▸ Saved data entries:
>>>>>

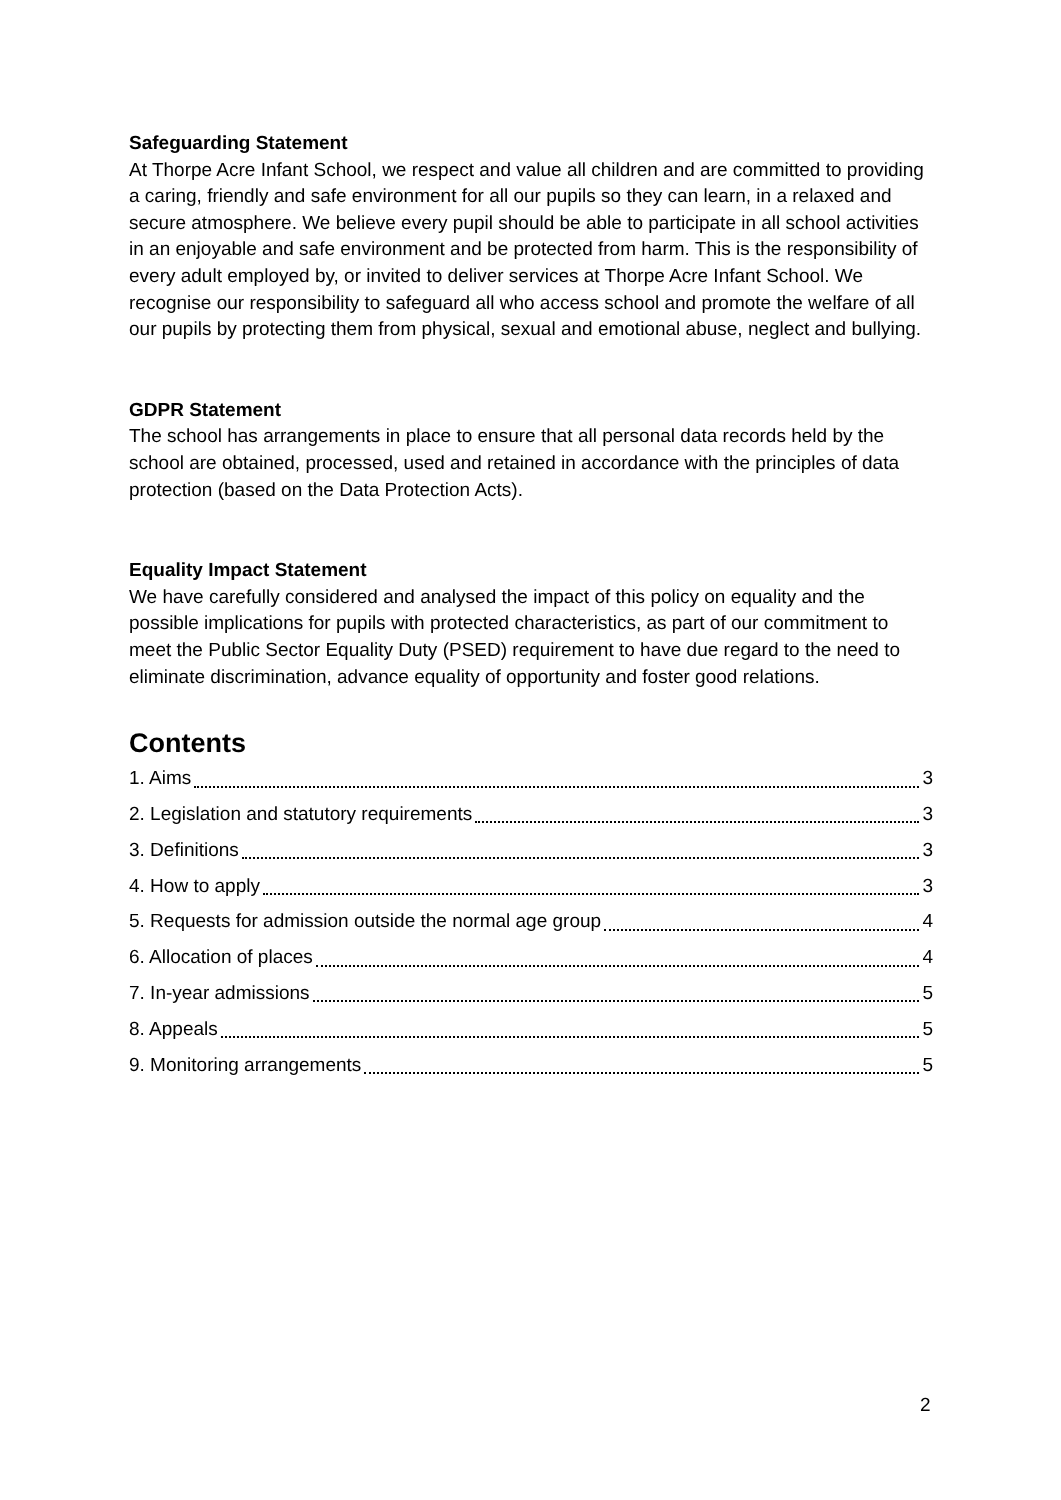Safeguarding Statement
At Thorpe Acre Infant School, we respect and value all children and are committed to providing a caring, friendly and safe environment for all our pupils so they can learn, in a relaxed and secure atmosphere. We believe every pupil should be able to participate in all school activities in an enjoyable and safe environment and be protected from harm. This is the responsibility of every adult employed by, or invited to deliver services at Thorpe Acre Infant School. We recognise our responsibility to safeguard all who access school and promote the welfare of all our pupils by protecting them from physical, sexual and emotional abuse, neglect and bullying.
GDPR Statement
The school has arrangements in place to ensure that all personal data records held by the school are obtained, processed, used and retained in accordance with the principles of data protection (based on the Data Protection Acts).
Equality Impact Statement
We have carefully considered and analysed the impact of this policy on equality and the possible implications for pupils with protected characteristics, as part of our commitment to meet the Public Sector Equality Duty (PSED) requirement to have due regard to the need to eliminate discrimination, advance equality of opportunity and foster good relations.
Contents
1. Aims 3
2. Legislation and statutory requirements 3
3. Definitions 3
4. How to apply 3
5. Requests for admission outside the normal age group 4
6. Allocation of places 4
7. In-year admissions 5
8. Appeals 5
9. Monitoring arrangements 5
2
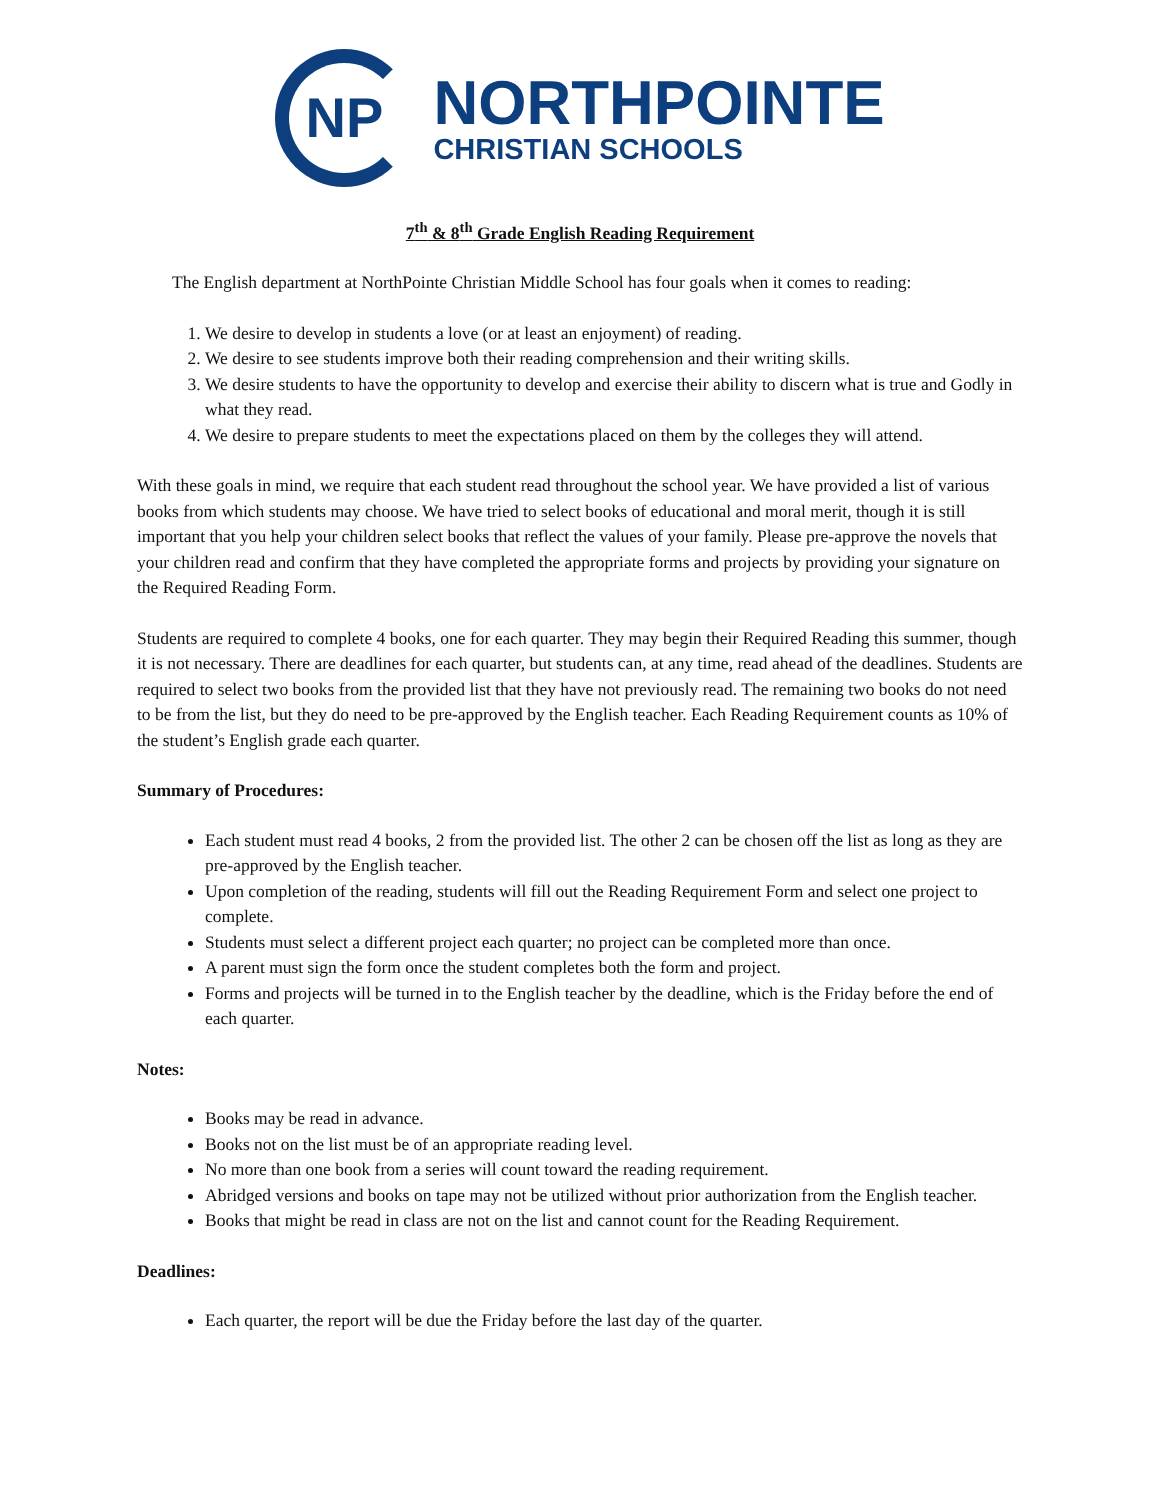NP
NORTHPOINTE
CHRISTIAN SCHOOLS
7<sup>th</sup> & 8<sup>th</sup> Grade English Reading Requirement
The English department at NorthPointe Christian Middle School has four goals when it comes to reading:
1. We desire to develop in students a love (or at least an enjoyment) of reading.
2. We desire to see students improve both their reading comprehension and their writing skills.
3. We desire students to have the opportunity to develop and exercise their ability to discern what is true and Godly in what they read.
4. We desire to prepare students to meet the expectations placed on them by the colleges they will attend.
With these goals in mind, we require that each student read throughout the school year. We have provided a list of various books from which students may choose. We have tried to select books of educational and moral merit, though it is still important that you help your children select books that reflect the values of your family. Please pre-approve the novels that your children read and confirm that they have completed the appropriate forms and projects by providing your signature on the Required Reading Form.
Students are required to complete 4 books, one for each quarter. They may begin their Required Reading this summer, though it is not necessary. There are deadlines for each quarter, but students can, at any time, read ahead of the deadlines. Students are required to select two books from the provided list that they have not previously read. The remaining two books do not need to be from the list, but they do need to be pre-approved by the English teacher. Each Reading Requirement counts as 10% of the student’s English grade each quarter.
Summary of Procedures:
Each student must read 4 books, 2 from the provided list. The other 2 can be chosen off the list as long as they are pre-approved by the English teacher.
Upon completion of the reading, students will fill out the Reading Requirement Form and select one project to complete.
Students must select a different project each quarter; no project can be completed more than once.
A parent must sign the form once the student completes both the form and project.
Forms and projects will be turned in to the English teacher by the deadline, which is the Friday before the end of each quarter.
Notes:
Books may be read in advance.
Books not on the list must be of an appropriate reading level.
No more than one book from a series will count toward the reading requirement.
Abridged versions and books on tape may not be utilized without prior authorization from the English teacher.
Books that might be read in class are not on the list and cannot count for the Reading Requirement.
Deadlines:
Each quarter, the report will be due the Friday before the last day of the quarter.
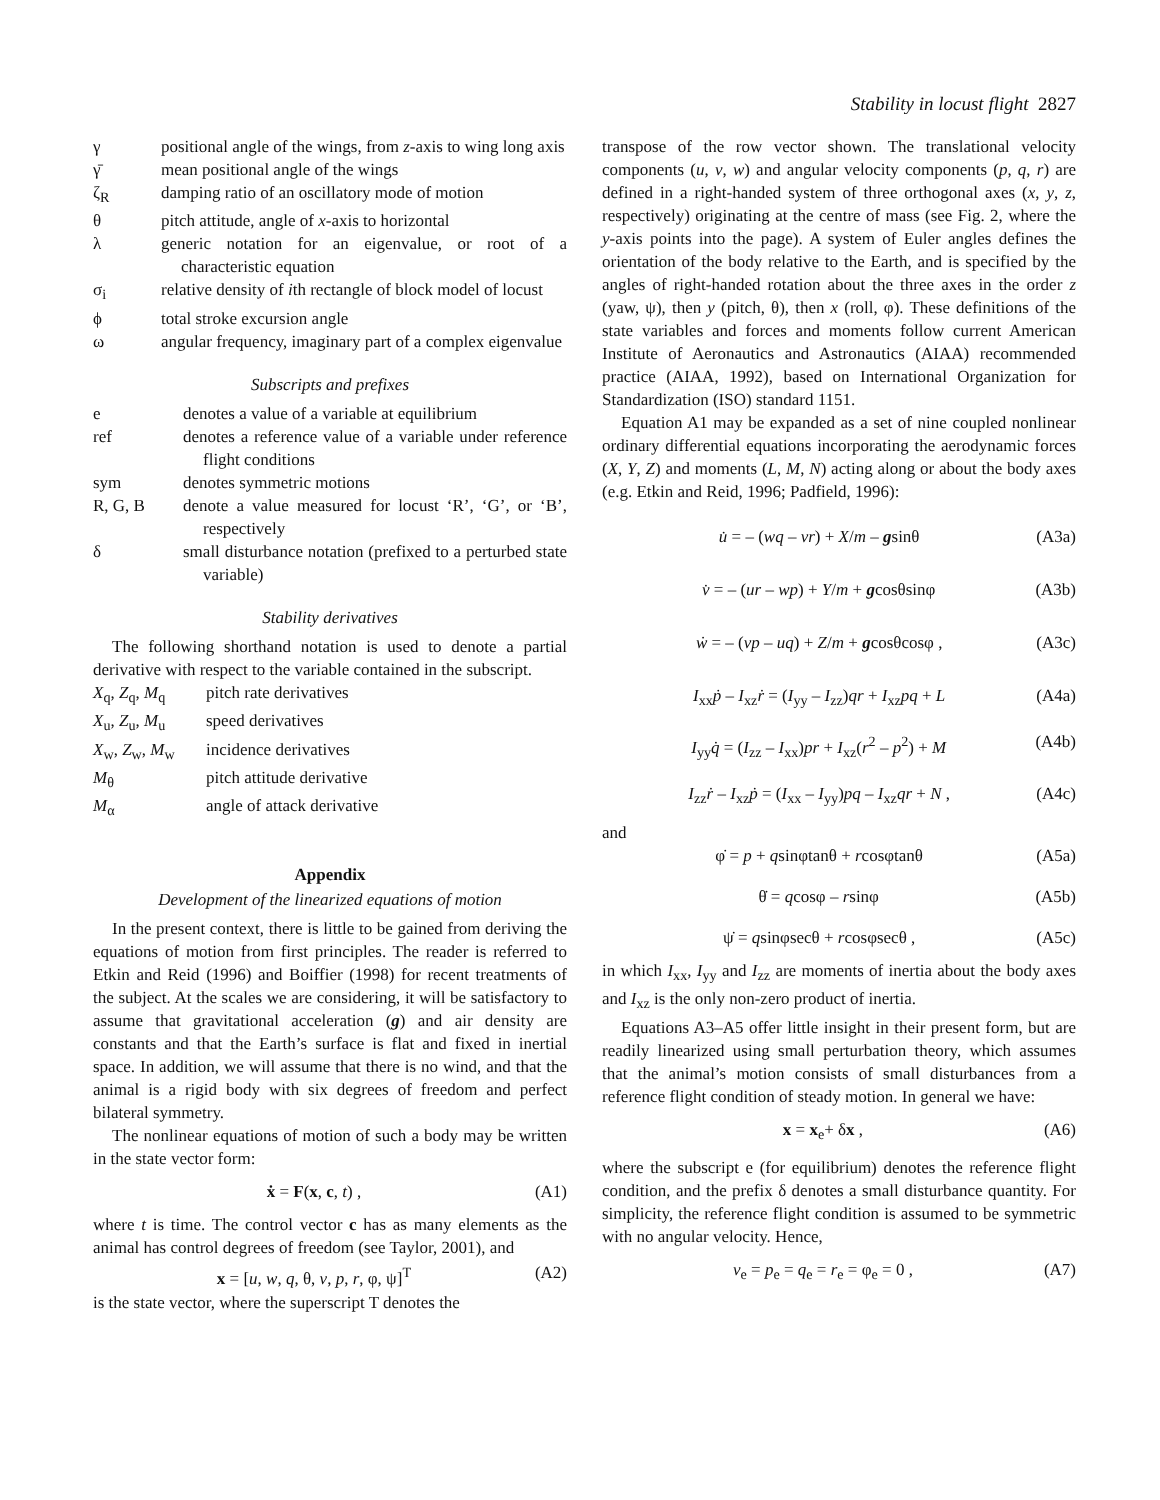Stability in locust flight 2827
γ positional angle of the wings, from z-axis to wing long axis
γ̄ mean positional angle of the wings
ζ<sub>R</sub> damping ratio of an oscillatory mode of motion
θ pitch attitude, angle of x-axis to horizontal
λ generic notation for an eigenvalue, or root of a characteristic equation
σ<sub>i</sub> relative density of ith rectangle of block model of locust
ϕ total stroke excursion angle
ω angular frequency, imaginary part of a complex eigenvalue
Subscripts and prefixes
e denotes a value of a variable at equilibrium
ref denotes a reference value of a variable under reference flight conditions
sym denotes symmetric motions
R, G, B denote a value measured for locust ‘R’, ‘G’, or ‘B’, respectively
δ small disturbance notation (prefixed to a perturbed state variable)
Stability derivatives
The following shorthand notation is used to denote a partial derivative with respect to the variable contained in the subscript.
X<sub>q</sub>, Z<sub>q</sub>, M<sub>q</sub> pitch rate derivatives
X<sub>u</sub>, Z<sub>u</sub>, M<sub>u</sub> speed derivatives
X<sub>w</sub>, Z<sub>w</sub>, M<sub>w</sub> incidence derivatives
M<sub>θ</sub> pitch attitude derivative
M<sub>α</sub> angle of attack derivative
Appendix
Development of the linearized equations of motion
In the present context, there is little to be gained from deriving the equations of motion from first principles. The reader is referred to Etkin and Reid (1996) and Boiffier (1998) for recent treatments of the subject. At the scales we are considering, it will be satisfactory to assume that gravitational acceleration (g) and air density are constants and that the Earth’s surface is flat and fixed in inertial space. In addition, we will assume that there is no wind, and that the animal is a rigid body with six degrees of freedom and perfect bilateral symmetry.
The nonlinear equations of motion of such a body may be written in the state vector form:
ẋ = F(x, c, t) , (A1)
where t is time. The control vector c has as many elements as the animal has control degrees of freedom (see Taylor, 2001), and
x = [u, w, q, θ, v, p, r, φ, ψ]<sup>T</sup> (A2)
is the state vector, where the superscript T denotes the
transpose of the row vector shown. The translational velocity components (u, v, w) and angular velocity components (p, q, r) are defined in a right-handed system of three orthogonal axes (x, y, z, respectively) originating at the centre of mass (see Fig. 2, where the y-axis points into the page). A system of Euler angles defines the orientation of the body relative to the Earth, and is specified by the angles of right-handed rotation about the three axes in the order z (yaw, ψ), then y (pitch, θ), then x (roll, φ). These definitions of the state variables and forces and moments follow current American Institute of Aeronautics and Astronautics (AIAA) recommended practice (AIAA, 1992), based on International Organization for Standardization (ISO) standard 1151.
Equation A1 may be expanded as a set of nine coupled nonlinear ordinary differential equations incorporating the aerodynamic forces (X, Y, Z) and moments (L, M, N) acting along or about the body axes (e.g. Etkin and Reid, 1996; Padfield, 1996):
u̇ = – (wq – vr) + X/m – gsinθ (A3a)
v̇ = – (ur – wp) + Y/m + gcosθsinφ (A3b)
ẇ = – (vp – uq) + Z/m + gcosθcosφ , (A3c)
I<sub>xx</sub>ṗ – I<sub>xz</sub>ṙ = (I<sub>yy</sub> – I<sub>zz</sub>)qr + I<sub>xz</sub>pq + L (A4a)
I<sub>yy</sub>q̇ = (I<sub>zz</sub> – I<sub>xx</sub>)pr + I<sub>xz</sub>(r<sup>2</sup> – p<sup>2</sup>) + M (A4b)
I<sub>zz</sub>ṙ – I<sub>xz</sub>ṗ = (I<sub>xx</sub> – I<sub>yy</sub>)pq – I<sub>xz</sub>qr + N , (A4c)
and
φ̇ = p + qsinφtanθ + rcosφtanθ (A5a)
θ̇ = qcosφ – rsinφ (A5b)
ψ̇ = qsinφsecθ + rcosφsecθ , (A5c)
in which I<sub>xx</sub>, I<sub>yy</sub> and I<sub>zz</sub> are moments of inertia about the body axes and I<sub>xz</sub> is the only non-zero product of inertia.
Equations A3–A5 offer little insight in their present form, but are readily linearized using small perturbation theory, which assumes that the animal’s motion consists of small disturbances from a reference flight condition of steady motion. In general we have:
x = x<sub>e</sub>+ δx , (A6)
where the subscript e (for equilibrium) denotes the reference flight condition, and the prefix δ denotes a small disturbance quantity. For simplicity, the reference flight condition is assumed to be symmetric with no angular velocity. Hence,
v<sub>e</sub> = p<sub>e</sub> = q<sub>e</sub> = r<sub>e</sub> = φ<sub>e</sub> = 0 , (A7)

<<<<<

▸ Directions: Some lines in the data above hold the string "quarter". Find and copy each of them.

▸ Solution for this task:
Students are required to complete 4 books, one for each quarter. They may begin their Required Reading this summer, though it is not necessary. There are deadlines for each quarter, but students can, at any time, read ahead of the deadlines. Students are required to select two books from the provided list that they have not previously read. The remaining two books do not need to be from the list, but they do need to be pre-approved by the English teacher. Each Reading Requirement counts as 10% of the student’s English grade each quarter.
Students must select a different project each quarter; no project can be completed more than once.
Forms and projects will be turned in to the English teacher by the deadline, which is the Friday before the end of each quarter.
Each quarter, the report will be due the Friday before the last day of the quarter.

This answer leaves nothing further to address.